Pedro Rubião de Alvarenga, inicialmente um professor primário e amigo do milionário Quincas Borba, se vê rico quando este morre e lhe deixa toda a herança e o cachorro (que também recebe o nome de Quincas Borba). Então, Rubião e Quincas (o cão) mudam-se do interior de Minas Gerais para a Corte no Rio de Janeiro e conhecem o casal Sofia e Cristiano de Almeida e Palha (os vilões da história), tornando-se amigos inseparáveis. Está formado ciclo de personagens da obra: Cristiano e Sofia, interesseiros, sugam a essência material e imaterial do amigo que, quanto mais pobre fica, mais demente vai se transformando até encontrar a morte na miséria, solidão e loucura.

Li essa narrativa há muitos anos e lembro-me do quão delicioso e agradável foi. Há momentos hilários e momentos que nos apiedamos da ingenuidade do protagonista. É, realmente, imperdível.

No capítulo seis do romance está presente a famosa expressão “ao vencedor as batatas” (ouvia muito quando criança) e o conceito filosófico fictício do Humanitismo, criado por Joaquim Borba dos Santos, ou Quincas. A teoria tem como base a noção de que a guerra seria uma forma de seleção natural.
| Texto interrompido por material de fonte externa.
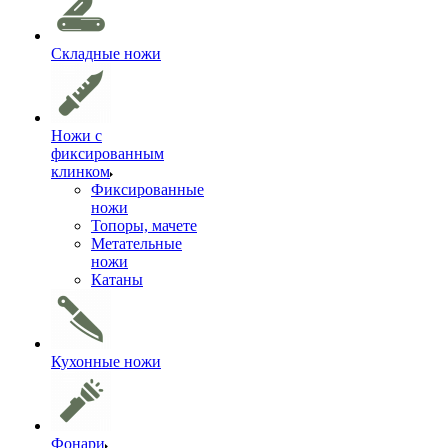
Складные ножи
Ножи с
фиксированным
клинком
Фиксированные
ножи
Топоры, мачете
Метательные
ножи
Катаны
Кухонные ножи
Фонари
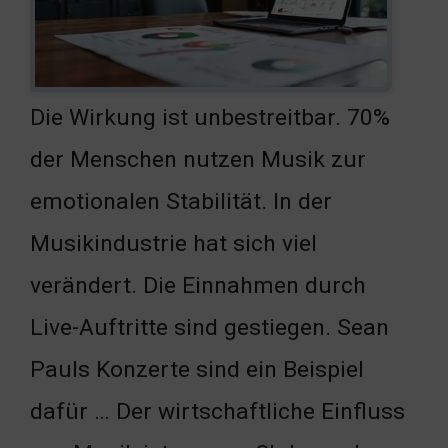
Die Wirkung ist unbestreitbar. 70%
der Menschen nutzen Musik zur
emotionalen Stabilität. In der
Musikindustrie hat sich viel
verändert. Die Einnahmen durch
Live-Auftritte sind gestiegen. Sean
Pauls Konzerte sind ein Beispiel
dafür … Der wirtschaftliche Einfluss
“Supõe tu um campo de batatas e duas tribos famintas. As batatas apenas chegam para alimentar uma das tribos, que assim adquire forças para transpor a montanha e ir à outra vertente, onde há batatas em abundância; mas, se as duas tribos dividirem em paz as batatas do campo, não chegam a nutrir-se suficientemente e morrem de inanição. A paz, nesse caso, é a destruição; a guerra é a conservação. Uma das tribos extermina a outra e recolhe os despojos. Daí a alegria da vitória, os hinos, aclamações, recompensas públicas e todos demais efeitos das ações bélicas. Se a guerra não fosse isso, tais demonstrações não chegariam a dar-se, pelo motivo real de que o homem só comemora e ama o que lhe é aprazível ou vantajoso, e pelo motivo racional de que nenhuma pessoa canoniza uma ação que virtualmente a destrói. Ao vencido, ódio ou compaixão; ao vencedor, as batatas.”
Há adaptações do livro para o cinema e até onde sei, a primeira foi realizada em 1987 pelo diretor Roberto Santos. Não assisti ao filme, entretanto, sou fã do livro. Leiam.